Surprisingly, a recent study found the fish to be much less of a danger than suggested – meaning that Mexico might be different from other locations. By painstakingly analyzing the content of more than 8,000 fish stomachs, researchers found that the Pez Léon locally “consumes a wide diversity of species (…) in proportion to their abundance in the environment”. The majority of the fish, shrimps, crabs and lobsters it feeds were not on the list of endangered species. In other words: “The lionfish’s potential to cause the extirpation of its prey its low.”
The point is not to contest the huge impact that the lionfish has had on many marine locations. Neither it is to doubt that invasive species are a huge problem for Mexico. In fact, invasive species are believed to be responsible for around 60% of bird, mammal and reptile extinctions worldwide, and Mexico has not few of them: 210 species in total, including 106 types of animals, according to the Global Invasive Species Database.

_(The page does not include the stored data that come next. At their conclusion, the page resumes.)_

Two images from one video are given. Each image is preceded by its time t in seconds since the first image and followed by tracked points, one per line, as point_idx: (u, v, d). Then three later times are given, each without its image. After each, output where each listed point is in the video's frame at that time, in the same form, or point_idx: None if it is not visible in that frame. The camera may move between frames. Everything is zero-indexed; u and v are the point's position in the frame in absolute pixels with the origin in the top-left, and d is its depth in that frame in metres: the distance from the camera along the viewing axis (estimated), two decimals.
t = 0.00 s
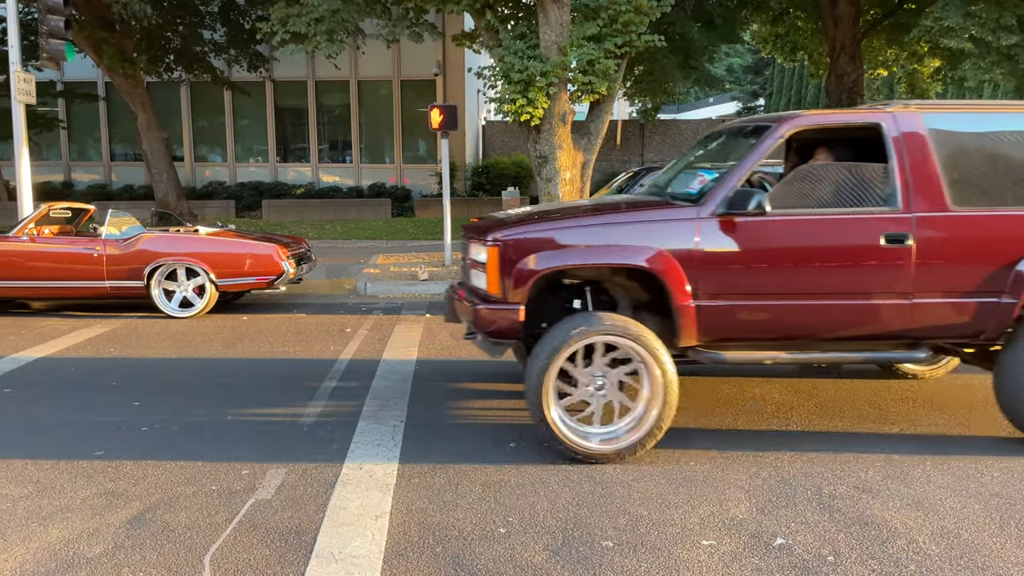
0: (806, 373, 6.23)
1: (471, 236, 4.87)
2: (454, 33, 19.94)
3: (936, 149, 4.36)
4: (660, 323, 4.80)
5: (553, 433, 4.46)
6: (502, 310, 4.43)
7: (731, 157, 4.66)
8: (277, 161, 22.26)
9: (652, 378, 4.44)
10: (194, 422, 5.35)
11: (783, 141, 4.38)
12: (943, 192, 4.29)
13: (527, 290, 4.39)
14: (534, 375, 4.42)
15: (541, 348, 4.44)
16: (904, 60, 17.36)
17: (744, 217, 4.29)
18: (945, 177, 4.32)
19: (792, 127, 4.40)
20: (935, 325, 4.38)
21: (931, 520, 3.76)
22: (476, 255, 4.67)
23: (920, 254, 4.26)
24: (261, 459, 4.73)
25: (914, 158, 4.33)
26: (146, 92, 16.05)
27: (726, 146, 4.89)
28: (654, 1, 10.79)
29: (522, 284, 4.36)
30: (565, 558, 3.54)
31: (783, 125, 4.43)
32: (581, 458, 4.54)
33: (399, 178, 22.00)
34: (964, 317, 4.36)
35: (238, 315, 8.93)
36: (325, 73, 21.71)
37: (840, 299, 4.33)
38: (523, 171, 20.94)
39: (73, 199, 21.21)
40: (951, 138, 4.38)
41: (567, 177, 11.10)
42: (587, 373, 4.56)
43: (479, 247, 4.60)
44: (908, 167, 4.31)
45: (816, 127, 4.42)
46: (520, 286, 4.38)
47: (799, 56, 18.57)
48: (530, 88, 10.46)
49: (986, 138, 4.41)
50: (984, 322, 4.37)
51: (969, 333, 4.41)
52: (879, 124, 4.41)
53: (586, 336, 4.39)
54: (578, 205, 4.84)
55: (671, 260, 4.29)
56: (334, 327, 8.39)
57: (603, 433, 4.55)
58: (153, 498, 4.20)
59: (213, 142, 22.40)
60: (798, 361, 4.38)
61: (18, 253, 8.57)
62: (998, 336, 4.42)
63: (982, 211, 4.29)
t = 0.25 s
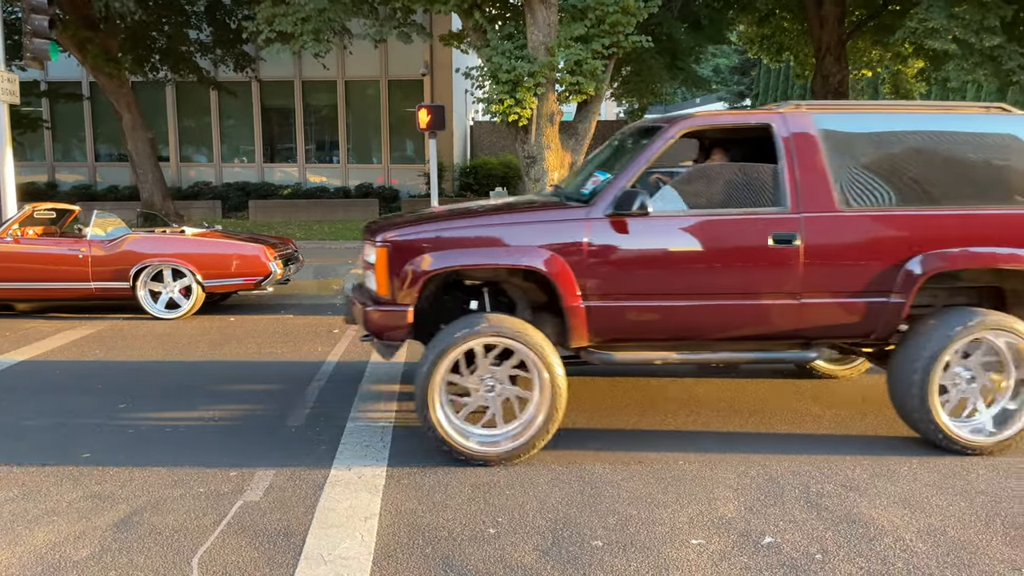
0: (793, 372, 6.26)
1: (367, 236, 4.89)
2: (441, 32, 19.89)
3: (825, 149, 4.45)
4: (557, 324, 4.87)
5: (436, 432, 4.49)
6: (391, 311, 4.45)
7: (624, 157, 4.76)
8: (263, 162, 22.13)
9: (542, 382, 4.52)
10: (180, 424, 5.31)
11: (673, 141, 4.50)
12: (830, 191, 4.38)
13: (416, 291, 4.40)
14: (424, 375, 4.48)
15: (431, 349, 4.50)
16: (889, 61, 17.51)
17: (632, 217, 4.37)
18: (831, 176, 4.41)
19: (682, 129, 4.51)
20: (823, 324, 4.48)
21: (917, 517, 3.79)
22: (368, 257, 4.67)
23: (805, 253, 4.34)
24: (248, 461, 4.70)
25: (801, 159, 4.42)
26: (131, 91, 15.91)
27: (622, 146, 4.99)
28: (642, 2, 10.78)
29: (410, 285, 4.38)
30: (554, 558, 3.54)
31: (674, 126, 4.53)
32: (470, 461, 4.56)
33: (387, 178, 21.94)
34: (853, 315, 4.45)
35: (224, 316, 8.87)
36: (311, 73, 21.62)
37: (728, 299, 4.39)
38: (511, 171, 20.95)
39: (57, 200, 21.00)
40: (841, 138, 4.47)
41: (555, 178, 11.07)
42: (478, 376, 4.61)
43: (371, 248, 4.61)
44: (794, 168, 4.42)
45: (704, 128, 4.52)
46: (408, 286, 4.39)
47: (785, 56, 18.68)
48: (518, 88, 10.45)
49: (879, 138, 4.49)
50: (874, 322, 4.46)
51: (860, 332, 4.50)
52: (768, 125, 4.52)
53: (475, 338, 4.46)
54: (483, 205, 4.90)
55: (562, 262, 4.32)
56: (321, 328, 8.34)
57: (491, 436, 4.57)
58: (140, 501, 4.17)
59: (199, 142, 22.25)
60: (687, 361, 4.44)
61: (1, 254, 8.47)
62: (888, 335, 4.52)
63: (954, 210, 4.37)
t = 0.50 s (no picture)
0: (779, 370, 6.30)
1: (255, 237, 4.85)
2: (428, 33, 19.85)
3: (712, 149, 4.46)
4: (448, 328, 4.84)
5: (319, 439, 4.44)
6: (270, 315, 4.41)
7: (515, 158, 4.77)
8: (249, 163, 22.00)
9: (424, 387, 4.50)
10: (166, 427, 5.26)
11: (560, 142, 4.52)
12: (715, 191, 4.39)
13: (295, 293, 4.36)
14: (303, 376, 4.44)
15: (312, 350, 4.47)
16: (873, 63, 17.69)
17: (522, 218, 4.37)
18: (718, 179, 4.41)
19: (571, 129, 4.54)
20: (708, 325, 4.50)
21: (904, 515, 3.83)
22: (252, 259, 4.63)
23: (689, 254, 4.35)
24: (236, 463, 4.67)
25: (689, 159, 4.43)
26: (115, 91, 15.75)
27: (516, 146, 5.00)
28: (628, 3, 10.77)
29: (289, 287, 4.34)
30: (545, 558, 3.55)
31: (563, 128, 4.55)
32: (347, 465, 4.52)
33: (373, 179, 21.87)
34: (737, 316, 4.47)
35: (210, 318, 8.80)
36: (297, 73, 21.52)
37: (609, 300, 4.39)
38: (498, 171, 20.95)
39: (39, 201, 20.76)
40: (730, 138, 4.49)
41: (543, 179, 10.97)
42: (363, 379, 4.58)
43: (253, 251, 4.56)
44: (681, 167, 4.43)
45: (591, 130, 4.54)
46: (287, 289, 4.35)
47: (769, 57, 18.81)
48: (505, 88, 10.45)
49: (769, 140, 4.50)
50: (760, 323, 4.48)
51: (747, 332, 4.53)
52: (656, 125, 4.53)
53: (357, 341, 4.43)
54: (381, 204, 4.84)
55: (448, 267, 4.32)
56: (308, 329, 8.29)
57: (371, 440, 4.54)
58: (126, 504, 4.12)
59: (183, 142, 22.07)
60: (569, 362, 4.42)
61: None
62: (775, 336, 4.55)
63: (874, 211, 4.40)
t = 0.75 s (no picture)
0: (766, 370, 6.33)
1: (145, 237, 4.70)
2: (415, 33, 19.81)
3: (608, 152, 4.51)
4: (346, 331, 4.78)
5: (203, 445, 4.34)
6: (155, 318, 4.28)
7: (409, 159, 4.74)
8: (235, 164, 21.87)
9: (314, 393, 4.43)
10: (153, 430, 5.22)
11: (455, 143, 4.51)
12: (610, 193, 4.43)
13: (180, 296, 4.24)
14: (188, 380, 4.34)
15: (199, 353, 4.37)
16: (858, 65, 17.83)
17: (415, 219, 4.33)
18: (614, 182, 4.46)
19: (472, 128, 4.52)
20: (602, 327, 4.51)
21: (891, 514, 3.86)
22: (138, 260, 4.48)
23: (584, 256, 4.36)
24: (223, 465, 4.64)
25: (586, 161, 4.47)
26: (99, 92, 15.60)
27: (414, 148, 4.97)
28: (615, 5, 10.80)
29: (174, 290, 4.22)
30: (535, 559, 3.55)
31: (457, 130, 4.54)
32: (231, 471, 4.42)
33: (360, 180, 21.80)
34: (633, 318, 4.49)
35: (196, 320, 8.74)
36: (284, 74, 21.42)
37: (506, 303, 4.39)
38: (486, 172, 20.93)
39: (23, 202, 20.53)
40: (627, 141, 4.54)
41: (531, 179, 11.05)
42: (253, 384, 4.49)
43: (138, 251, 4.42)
44: (582, 168, 4.46)
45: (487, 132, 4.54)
46: (172, 291, 4.23)
47: (756, 59, 18.92)
48: (493, 89, 10.46)
49: (668, 142, 4.56)
50: (657, 325, 4.51)
51: (645, 334, 4.55)
52: (555, 127, 4.56)
53: (245, 344, 4.35)
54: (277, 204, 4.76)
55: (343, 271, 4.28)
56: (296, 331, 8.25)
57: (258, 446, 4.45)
58: (113, 508, 4.09)
59: (169, 143, 21.90)
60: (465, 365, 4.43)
61: None
62: (673, 338, 4.57)
63: (774, 214, 4.45)
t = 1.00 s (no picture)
0: (752, 370, 6.36)
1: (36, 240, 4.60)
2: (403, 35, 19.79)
3: (506, 154, 4.50)
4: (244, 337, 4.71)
5: (84, 452, 4.24)
6: (37, 324, 4.19)
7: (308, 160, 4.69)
8: (221, 166, 21.76)
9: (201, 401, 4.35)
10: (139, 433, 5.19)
11: (351, 144, 4.45)
12: (506, 197, 4.42)
13: (63, 301, 4.16)
14: (69, 385, 4.24)
15: (82, 358, 4.27)
16: (842, 67, 17.96)
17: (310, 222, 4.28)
18: (511, 185, 4.45)
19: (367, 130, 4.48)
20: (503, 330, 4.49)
21: (877, 513, 3.89)
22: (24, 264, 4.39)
23: (481, 259, 4.34)
24: (210, 469, 4.61)
25: (482, 164, 4.47)
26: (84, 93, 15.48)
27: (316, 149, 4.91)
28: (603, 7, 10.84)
29: (56, 295, 4.14)
30: (523, 561, 3.55)
31: (354, 129, 4.49)
32: (113, 480, 4.33)
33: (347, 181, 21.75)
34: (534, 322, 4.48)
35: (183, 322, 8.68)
36: (271, 75, 21.35)
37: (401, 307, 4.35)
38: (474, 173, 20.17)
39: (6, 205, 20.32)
40: (526, 144, 4.54)
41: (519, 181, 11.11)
42: (139, 391, 4.39)
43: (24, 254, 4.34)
44: (478, 171, 4.45)
45: (384, 132, 4.49)
46: (54, 297, 4.15)
47: (742, 61, 19.01)
48: (480, 91, 10.46)
49: (567, 144, 4.58)
50: (556, 328, 4.51)
51: (545, 337, 4.55)
52: (452, 129, 4.56)
53: (130, 350, 4.26)
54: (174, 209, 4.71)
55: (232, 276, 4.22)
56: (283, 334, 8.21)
57: (143, 454, 4.37)
58: (99, 512, 4.06)
59: (154, 145, 21.76)
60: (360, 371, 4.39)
61: None
62: (572, 342, 4.58)
63: (680, 216, 4.46)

The key question, however, is where to best allocate the scarce funds to protect Mexico’s unique biosystem. Many issues need to be addressed urgently. For example, the vaquita, a Mexican porpoise species, has become a dangerous step closer to extinction last year.
It is time to drop the “dichotomy of native-versus-alien species”, argues researcher Mark Davis who assembled a group of 18 other biologists behind him. Their essay in the Nature magazine is a manifest to abandon the “invader” rhetoric, but instead, to judge a species by its actual ecosystem impact. In this aspect, the debate is strangely reminiscent of the human immigration discourse: Some argued that the term “illegal immigrant” is biased and inaccurate, given that only acts and no person can be judged illegal. What lessons teaches the case of the lionfish? First, good policy decisions should not just be based on quick labels, but careful and calm research. And second, as humans, perhaps we should talk less about crossing national borders – and more about crossing ecological ones.